The civil service faces further cuts on top of the 70,000-strong reduction in numbers since 2010. There will also, according to the Conservative manifesto, be reform “to make it more dynamic and streamlined”. It may seem odd under these circumstances to highlight pay as a concern, particularly as higher salaries could mean even fewer posts. However, civil service pay is now so uncompetitive that action is urgent.
The problem is well documented. Civil service salaries lag behind the private sector at all levels but for the lower grades other package elements – particularly the pension – provide a counterbalance. At higher executive officer (HEO) level, the typical offer from a government department or agency falls about 10% behind the median total remuneration level in the wider market.
By senior manager and expert professional level, Grades 7 and 6, the civil service package is worth only about two thirds of that available elsewhere. The pension may still be better, but it is applied to a lower salary than would be the case in the private sector, which also offers more substantial bonuses, car allowances and other benefits. The senior civil service package is so far off the wider market that taking a job in government can only be a career and lifestyle choice – certainly not a financially motivated one.
This gap has been evident for some time, but it has widened in the past five years. Without a change in policy it will get worse. Private sector pay is rising at 3.5% a year and there is increasing use of variable pay on top of salary. If civil service pay rises are capped and there are continuing restrictions on the use of bonuses, there will be a further steady decline in the relative value of remuneration in the sector.
The risks this creates are obvious: it will be harder to attract the best graduates; the number of talented leavers – already high – will increase; and it will become even more difficult than it is at the moment to recruit people into critical and specialist roles where market competition is high.
One major effect has already been the subject of parliamentary scrutiny and media comment: the widespread use of interims and contractors. These appointments are expensive, though necessary if the salary policy prevents recruitment. They make the organisation reliant on temporary labour, and therefore less resilient. They are also hard to justify financially. A contractor at Grade 6 level could easily cost £200,000 a year. The median private sector package value (including bonus and benefits as well as salary) is about two thirds of that, so it would be possible to pay a rate which is genuinely competitive in the wider market and still save £65,000 a year on the cost of a contractor.

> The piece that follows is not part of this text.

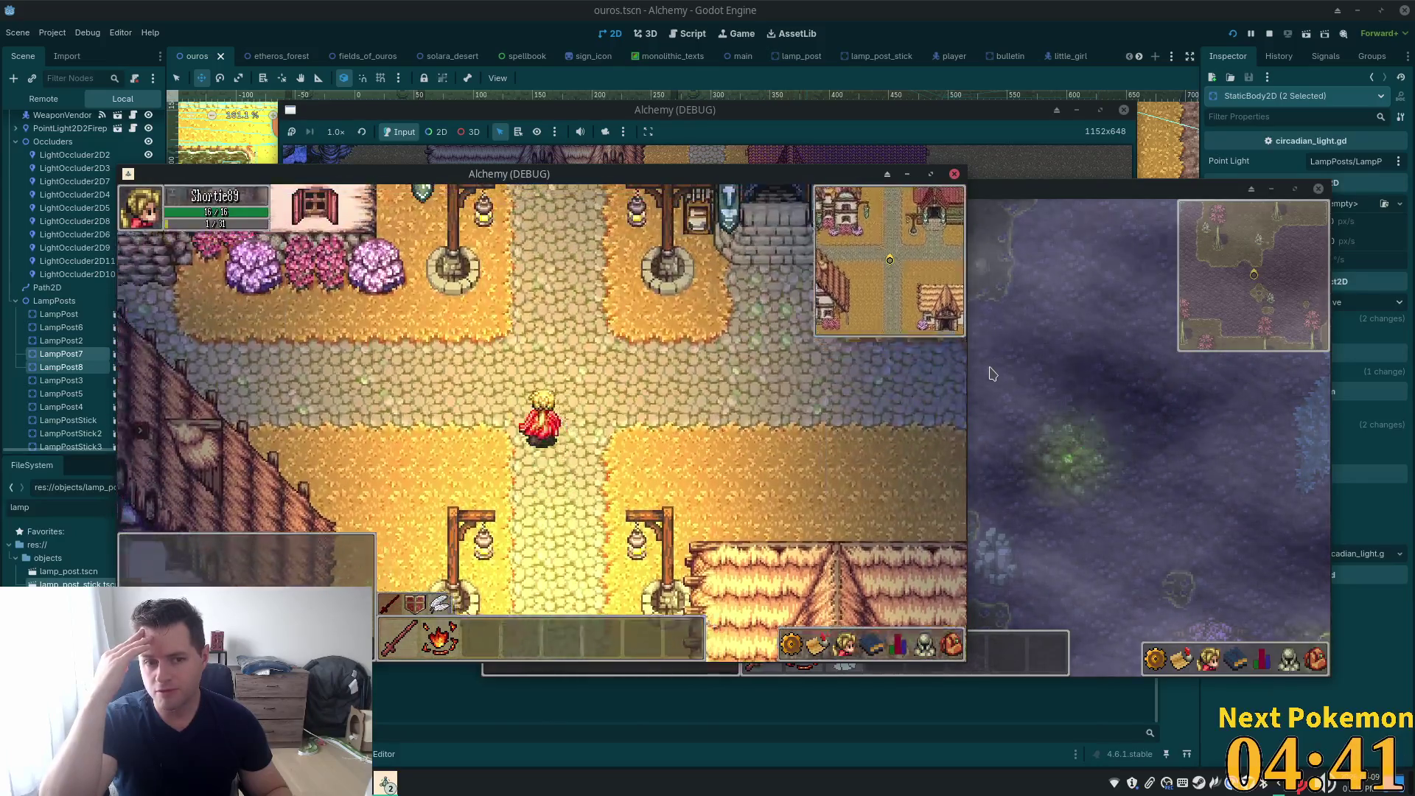
{"action": "key", "text": "Left"}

Ministers will not be keen to give the nod to major increases in civil service pay – that would be seen, in Sir Humphrey’s phrase, as “a courageous decision”. But they do have to recognise the need for better remuneration if they want to arrest the decline and create a ‘dynamic and streamlined’ service.

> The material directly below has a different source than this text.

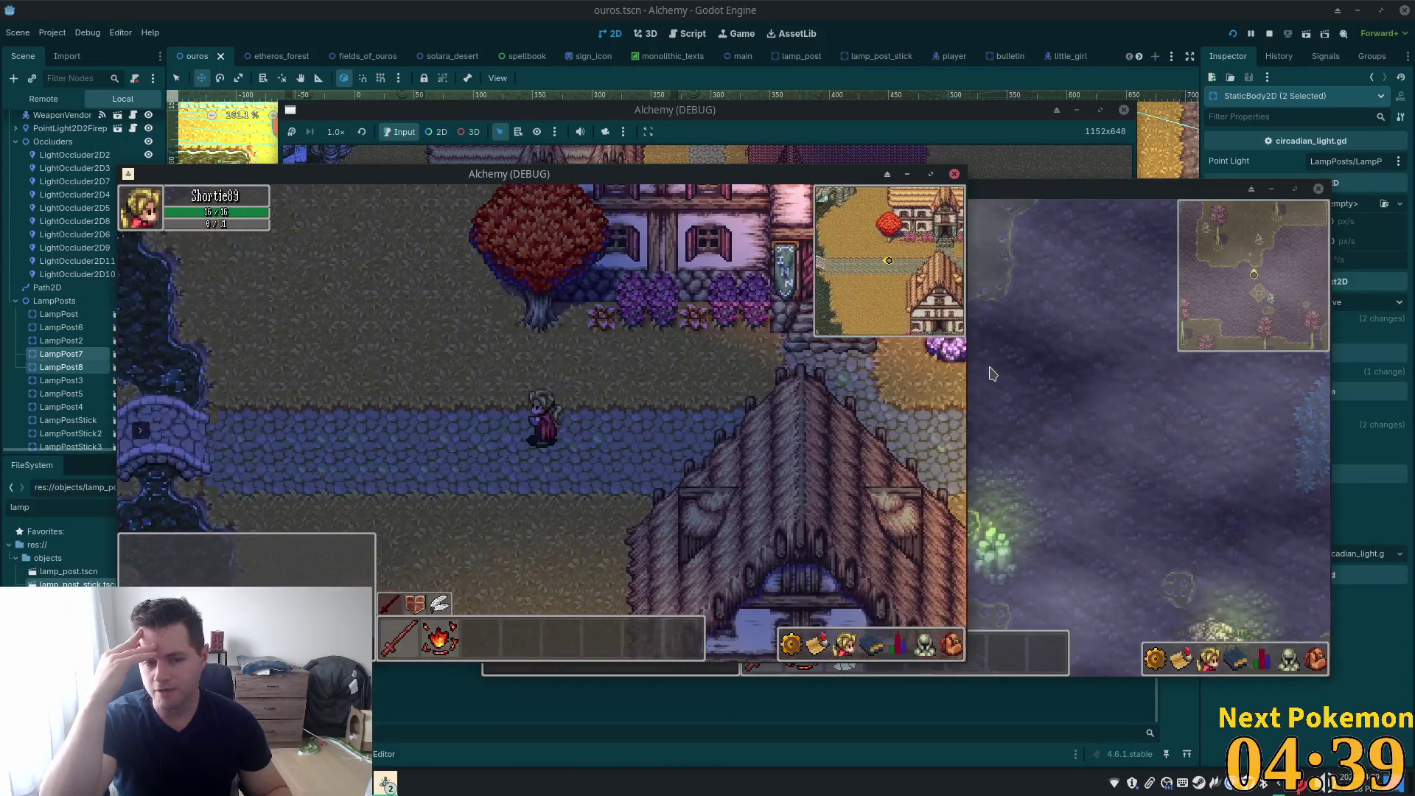
{"action": "key", "text": "Right"}
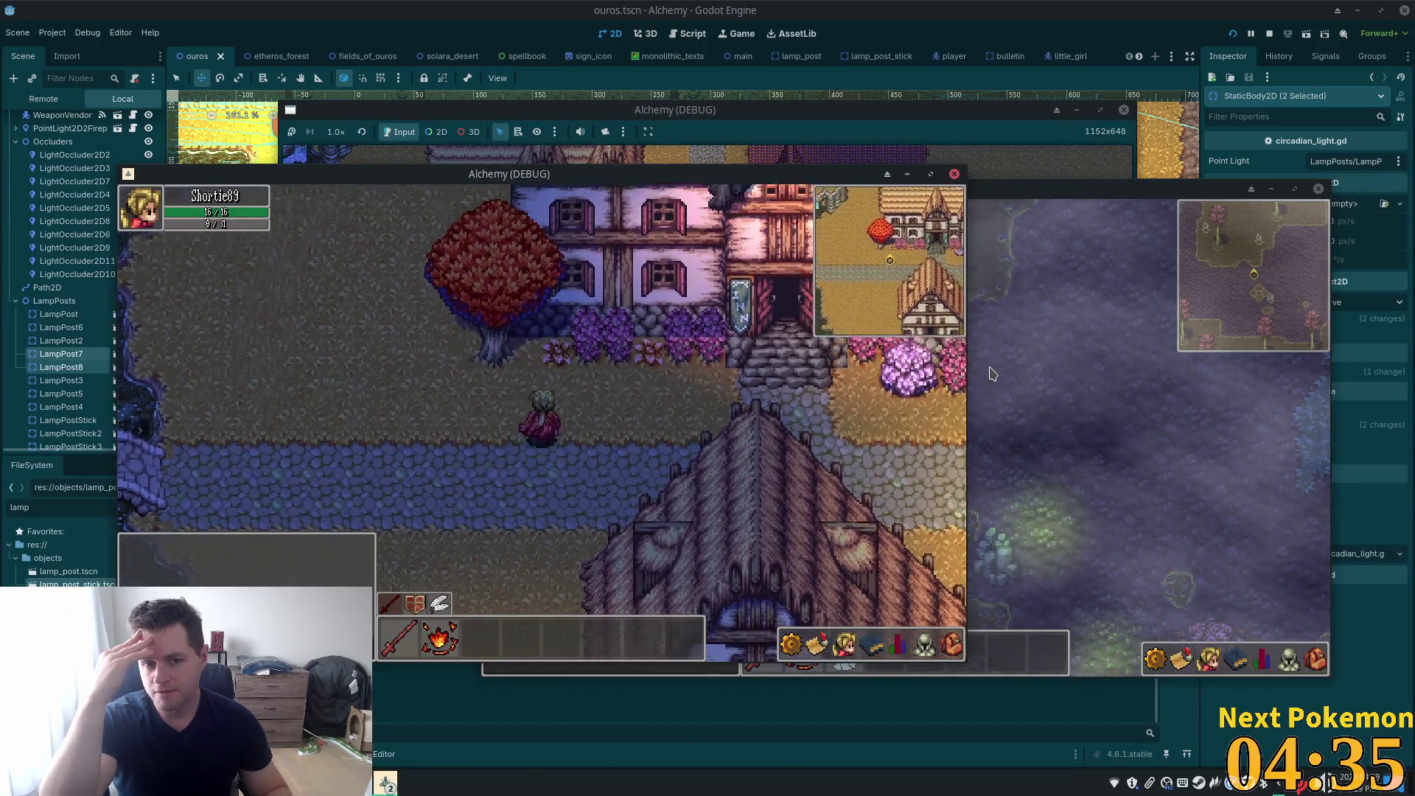
{"action": "key", "text": "Right"}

The first step is to recognise the nature and scale of the problem. Pay, recruitment and retention are high priorities for civil service chief executive John Manzoni, and that is a start.
Secondly, there has to be a review of the civil service workforce, looking at what the core functions are and how they can be resourced. This is a prerequisite for any effective cuts as well as for talent management, but it was unfortunately absent from considerations in the past five years.
Third, there should be a change in pay policy delegations for all agencies and public bodies outside the Whitehall core, moving to controls based on overall spending rather than on average salaries or on the pay bill. That would enable organisations to replace contractors with substantive employees, and it would give them the option of having a smaller number of higher paid people.
Fourth, there should be much more flexibility in the pay on offer at Grades 7 and 6 - and probably at the early stages of the senior civil service too. As part of this, there should be a policy reversal on performance related pay, to create room to reward success. The new minister for the Cabinet Office, Matt Hancock, has expressed an interest in this already, although he will also want to see much more effective performance management as well.
None of this is easy, but these issues cannot be ignored for another five years. We all want the country to be well run by a high-performing civil service. Better pay is critical if we are to achieve this.